Higher diesel prices hurt truckers from two directions

Rick Rash, 52, a married father of two adult children and an independent trucker since 1980, can’t remember when it was harder to make ends meet.

"This is probably as tough as it’s ever been," Rash said.

Shipping rates for trucking, with the exception of fuel surcharges that cover part of the increased cost of diesel, haven’t changed much since he bought his first rig but other prices continue to ratchet up, Rash said.

The trucking industry is suffering from a double whammy — slack demand for shipping, which depresses prices, and spikes in the price of diesel.

Demand for shipments by truck has slumped along with the economy, particularly for construction materials used in building new homes. Analysts see trucking as a leading indicator of economic trends, and some economists think the nation is rapidly slipping into a recession or is already in one.

Yet the price that truckers pay for fuel has been skyrocketing.

Diesel, which sold for an average of $1.48 a gallon on the West Coast in January 2000, reached $2.85 in January last year, according to the U.S. Energy Information Administration.

The latest government survey on Monday calculated an average of $4.02 per gallon of diesel.

Nevada has some of the nation’s highest prices for diesel with the exception of the West Coast and Hawaii, said Paul Enos, chief executive officer of the Nevada Motor Transport Association.

Fuel costs have "almost doubled for us over a four-year period," said Paul Truman, president of family-owned trucking company Truline Corp. of Las Vegas.

Danny Ipson, president of the Nevada trade group and vice president of DATS Trucking, blames the recent price spike on the surging price of crude oil.

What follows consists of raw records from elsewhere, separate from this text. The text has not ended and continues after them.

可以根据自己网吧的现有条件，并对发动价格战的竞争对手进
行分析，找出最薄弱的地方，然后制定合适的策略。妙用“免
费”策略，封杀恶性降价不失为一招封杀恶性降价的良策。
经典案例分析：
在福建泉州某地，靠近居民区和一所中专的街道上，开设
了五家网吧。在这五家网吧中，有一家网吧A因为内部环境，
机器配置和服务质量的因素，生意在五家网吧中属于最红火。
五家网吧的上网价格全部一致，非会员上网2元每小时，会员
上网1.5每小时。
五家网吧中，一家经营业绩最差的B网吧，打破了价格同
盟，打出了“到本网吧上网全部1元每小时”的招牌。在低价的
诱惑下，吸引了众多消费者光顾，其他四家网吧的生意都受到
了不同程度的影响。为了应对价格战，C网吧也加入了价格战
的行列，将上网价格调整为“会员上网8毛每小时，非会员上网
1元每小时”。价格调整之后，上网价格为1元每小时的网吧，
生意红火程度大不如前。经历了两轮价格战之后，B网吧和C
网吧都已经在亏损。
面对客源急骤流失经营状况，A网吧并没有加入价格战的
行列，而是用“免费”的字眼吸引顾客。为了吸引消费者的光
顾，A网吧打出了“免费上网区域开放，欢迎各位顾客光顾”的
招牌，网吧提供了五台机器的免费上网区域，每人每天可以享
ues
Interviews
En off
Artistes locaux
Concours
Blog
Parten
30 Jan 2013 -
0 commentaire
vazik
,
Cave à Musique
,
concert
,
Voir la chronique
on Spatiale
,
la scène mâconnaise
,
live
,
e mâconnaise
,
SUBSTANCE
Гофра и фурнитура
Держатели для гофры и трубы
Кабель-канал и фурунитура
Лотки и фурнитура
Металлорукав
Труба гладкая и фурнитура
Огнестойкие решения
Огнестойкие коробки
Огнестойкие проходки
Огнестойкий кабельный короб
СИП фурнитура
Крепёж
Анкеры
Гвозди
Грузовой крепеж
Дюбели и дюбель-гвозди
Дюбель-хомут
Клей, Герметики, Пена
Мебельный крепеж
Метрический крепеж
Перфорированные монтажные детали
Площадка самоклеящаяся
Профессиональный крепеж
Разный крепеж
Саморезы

The company sells diesel to truckers and service stations through its Overland Petroleum subsidiary.

Profit margins often run 1 percent or 2 percent in trucking, Enos said.

"This is an industry where pennies do make a difference," Enos said. "Unfortunately, I think you’re going to see a lot of smaller companies go out of business."

Some large trucking companies may fail, too, Ipson said.

"They are going to have to cut costs somewhere to compete," Ipson said.

Eventually the rates for trucking will increase and result in higher prices for goods, analysts said. But truckers are caught in a bind between rising diesel prices and low shipping rates for now.

Norita Taylor, a spokeswoman of the Owner-Operator Independent Drivers Association, gets a good overview of what’s happening with independent truck drivers: "Some people are selling their trucks. Some people simply park and refuse to turn a wheel until they get a rate worth driving for."

Others continue to roar down the highways, she said.

Independent driver Rash said he is cutting costs every way he can. He does some of his own truck repairs and tries to minimize telephone bills and even cable television expenses.

While independent, Rash works almost entirely for Truline Corp., a family-owned interstate trucking company with 175 trucks of its own and 240 employees.

Customers pick up part of the fuel expense through a surcharge, Truman said, but truckers don’t get a surcharge for the miles they drive empty. Truline often sends empty trucks out of Las Vegas to retrieve shipments from places like Los Angeles.

Truline carries a variety of products, ranging from steel and lumber for the construction industry to food, beverages and retail products for large retail stores.

The housing market collapse has slashed demand for construction materials, but Truline continues to ship materials for commercial projects.

"We started to see a slowdown in about July 2006," Truman said.

In recent weeks, Truman has seen an uptick in demand for shipping, but he doesn’t know whether it’s a sign that trucking is picking up or just a momentary blip.

Ipson doesn’t share Truman’s cautious optimism. The trucking business is "looking flat to down right now," Ipson said.

Longer term, the country faces a shortage in truck drivers as older drivers retire and young workers shun trucking for other careers, Enos said.

"It’s a hard life, driving a truck, being away from home," Enos said. "There’s a high turnover rate (of drivers)."

Rash agreed: "The truckers do the hardest work for the country, and they are least appreciated."